Lake Chon is on the summit of Mt Paektu (2 750m) in the city of Samjiyon, Ryanggang Province in the Democratic People’s Republic of Korea.
Of the natural lakes in Korea, it is the deepest.
Covering an area of 9.16 sq km, it is 213.3m deep on average, 384m at its deepest, and 14 400m around. The water volume is 1 955 million cubic metres.
Its water level is 2 190.15m above sea level.
It is a crater lake formed in the wake of a volcanic eruption.
If seen from above, the crater looks like a blossom of magnolia, the national flower of the DPRK, and the lake looks like the heart of man.
The lake bed resembles a concave dish.
Around the lake surrounded by cliffs of 400-500m high, there are 216 peaks, including Janggun, Chonmun and Paegun.
The main water source of the lake is the atmospheric precipitation (84%) and springs on the bed and spas (16 %).
The annual mean precipitation is 2 260mm. The water temperature is lower than 30℃ below zero for 50-odds days in a year.
The lake freezes first and deepest among lakes in the country.
The lake is covered with ice for about seven months from mid-October to mid-June next year.
The ice is 1.5m at the thickest point and 1.4m on average.
The water falls into the Erdaobaihe, a tributary of the Songhua River through the Tal Gate in the northern rim of the lake.
The lake is filled with crystal-clear water all the year round, which is five times clearer than that of the ordinary river water.

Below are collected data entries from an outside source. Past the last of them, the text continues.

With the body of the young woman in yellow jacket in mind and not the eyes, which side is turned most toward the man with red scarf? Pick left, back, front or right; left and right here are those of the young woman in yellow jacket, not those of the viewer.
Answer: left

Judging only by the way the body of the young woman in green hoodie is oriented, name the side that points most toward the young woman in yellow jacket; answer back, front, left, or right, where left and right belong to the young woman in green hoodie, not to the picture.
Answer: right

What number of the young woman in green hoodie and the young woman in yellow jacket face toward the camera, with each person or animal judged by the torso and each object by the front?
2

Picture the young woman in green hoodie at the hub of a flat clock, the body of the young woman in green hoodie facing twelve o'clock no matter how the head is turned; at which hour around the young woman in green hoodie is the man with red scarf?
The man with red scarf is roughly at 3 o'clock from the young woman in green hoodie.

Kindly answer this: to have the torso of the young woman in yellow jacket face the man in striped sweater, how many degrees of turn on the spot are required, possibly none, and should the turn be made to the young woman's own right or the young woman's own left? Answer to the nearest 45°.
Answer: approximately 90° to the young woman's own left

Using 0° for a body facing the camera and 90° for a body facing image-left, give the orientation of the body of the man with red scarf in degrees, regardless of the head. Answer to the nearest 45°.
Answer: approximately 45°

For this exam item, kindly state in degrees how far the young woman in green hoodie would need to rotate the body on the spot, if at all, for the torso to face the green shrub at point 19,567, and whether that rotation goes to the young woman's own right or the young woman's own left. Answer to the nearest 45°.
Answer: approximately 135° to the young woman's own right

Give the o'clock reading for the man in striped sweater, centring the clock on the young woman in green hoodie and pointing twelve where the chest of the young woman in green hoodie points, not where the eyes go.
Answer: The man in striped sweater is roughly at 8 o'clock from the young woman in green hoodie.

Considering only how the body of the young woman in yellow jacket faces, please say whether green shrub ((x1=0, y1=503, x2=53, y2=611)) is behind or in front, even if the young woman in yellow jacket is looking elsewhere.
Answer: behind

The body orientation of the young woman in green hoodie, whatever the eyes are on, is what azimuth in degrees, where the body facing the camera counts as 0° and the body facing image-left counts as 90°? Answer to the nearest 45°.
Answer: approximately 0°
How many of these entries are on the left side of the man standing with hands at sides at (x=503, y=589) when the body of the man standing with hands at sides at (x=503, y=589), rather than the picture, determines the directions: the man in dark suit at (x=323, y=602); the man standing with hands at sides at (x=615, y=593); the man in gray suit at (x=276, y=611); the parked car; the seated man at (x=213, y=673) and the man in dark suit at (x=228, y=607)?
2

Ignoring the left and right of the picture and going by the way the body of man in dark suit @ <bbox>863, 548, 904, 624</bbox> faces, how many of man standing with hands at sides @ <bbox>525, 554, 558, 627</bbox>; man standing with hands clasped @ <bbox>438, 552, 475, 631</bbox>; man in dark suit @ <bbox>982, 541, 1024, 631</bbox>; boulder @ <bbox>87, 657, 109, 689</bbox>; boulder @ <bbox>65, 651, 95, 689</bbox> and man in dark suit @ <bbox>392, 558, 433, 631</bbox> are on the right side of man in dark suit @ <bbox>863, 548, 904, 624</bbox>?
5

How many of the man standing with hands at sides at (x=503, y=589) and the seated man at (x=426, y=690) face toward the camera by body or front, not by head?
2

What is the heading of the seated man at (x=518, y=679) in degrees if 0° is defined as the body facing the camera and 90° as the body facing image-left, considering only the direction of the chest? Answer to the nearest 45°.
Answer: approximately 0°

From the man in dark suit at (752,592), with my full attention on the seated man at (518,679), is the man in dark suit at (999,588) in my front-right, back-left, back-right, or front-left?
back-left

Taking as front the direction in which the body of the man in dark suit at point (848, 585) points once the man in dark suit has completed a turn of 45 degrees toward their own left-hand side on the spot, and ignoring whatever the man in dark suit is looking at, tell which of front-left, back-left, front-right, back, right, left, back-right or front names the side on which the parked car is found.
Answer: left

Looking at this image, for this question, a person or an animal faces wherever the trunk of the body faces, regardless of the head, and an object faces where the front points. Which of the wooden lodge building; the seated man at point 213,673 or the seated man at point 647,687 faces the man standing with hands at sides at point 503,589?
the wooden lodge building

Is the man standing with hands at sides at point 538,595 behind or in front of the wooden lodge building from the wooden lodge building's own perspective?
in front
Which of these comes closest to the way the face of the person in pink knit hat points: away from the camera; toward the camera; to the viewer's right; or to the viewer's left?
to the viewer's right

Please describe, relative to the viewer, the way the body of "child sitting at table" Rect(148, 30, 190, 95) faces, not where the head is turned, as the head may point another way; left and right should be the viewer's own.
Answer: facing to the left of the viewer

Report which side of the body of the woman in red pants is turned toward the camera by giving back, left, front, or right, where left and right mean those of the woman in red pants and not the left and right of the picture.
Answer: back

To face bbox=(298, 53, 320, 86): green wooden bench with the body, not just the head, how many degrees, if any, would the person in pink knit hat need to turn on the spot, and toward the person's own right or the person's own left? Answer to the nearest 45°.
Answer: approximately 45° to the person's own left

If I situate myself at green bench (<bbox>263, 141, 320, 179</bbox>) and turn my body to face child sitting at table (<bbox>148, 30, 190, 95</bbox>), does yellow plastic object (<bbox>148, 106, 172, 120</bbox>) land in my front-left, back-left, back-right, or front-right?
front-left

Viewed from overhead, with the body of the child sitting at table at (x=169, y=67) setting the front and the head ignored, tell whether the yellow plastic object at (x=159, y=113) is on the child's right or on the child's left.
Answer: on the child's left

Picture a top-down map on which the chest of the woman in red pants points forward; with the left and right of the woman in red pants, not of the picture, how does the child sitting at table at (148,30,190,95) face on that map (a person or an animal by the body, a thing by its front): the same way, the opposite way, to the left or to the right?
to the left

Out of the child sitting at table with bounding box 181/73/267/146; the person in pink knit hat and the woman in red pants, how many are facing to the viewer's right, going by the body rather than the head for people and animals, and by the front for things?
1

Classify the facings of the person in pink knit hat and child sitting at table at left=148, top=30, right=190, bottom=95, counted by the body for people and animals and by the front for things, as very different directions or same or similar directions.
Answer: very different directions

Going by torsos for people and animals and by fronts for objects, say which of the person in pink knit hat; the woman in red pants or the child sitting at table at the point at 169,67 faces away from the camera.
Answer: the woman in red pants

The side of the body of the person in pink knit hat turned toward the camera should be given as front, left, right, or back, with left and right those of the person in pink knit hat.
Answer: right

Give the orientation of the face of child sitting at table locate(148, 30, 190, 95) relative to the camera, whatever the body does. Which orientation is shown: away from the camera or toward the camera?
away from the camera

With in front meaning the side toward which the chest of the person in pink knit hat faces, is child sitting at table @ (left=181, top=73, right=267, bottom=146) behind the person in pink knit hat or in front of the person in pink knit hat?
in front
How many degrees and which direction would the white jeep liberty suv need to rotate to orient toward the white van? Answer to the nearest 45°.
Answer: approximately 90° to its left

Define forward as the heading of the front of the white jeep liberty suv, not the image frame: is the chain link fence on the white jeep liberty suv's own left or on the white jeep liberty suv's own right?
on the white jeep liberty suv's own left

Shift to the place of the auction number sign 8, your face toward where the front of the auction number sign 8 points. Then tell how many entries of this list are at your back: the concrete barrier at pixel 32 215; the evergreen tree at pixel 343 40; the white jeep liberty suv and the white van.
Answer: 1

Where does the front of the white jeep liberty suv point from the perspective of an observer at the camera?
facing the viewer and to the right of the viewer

There are the Paektu and Paegam spas.
Found in the lake are also floating weeds, water plants and aquatic animals, and chars teem there.
Alpine plants adorn its shores.
Singular natural phenomena occur by the strong winds blowing upwards along the cliffs. When a gale blows, stormy waves arise with thick clouds of spray, making it unable to distinguish water face from atmosphere.
As a legacy of volcanic activity, it is the highest crater lake in the world.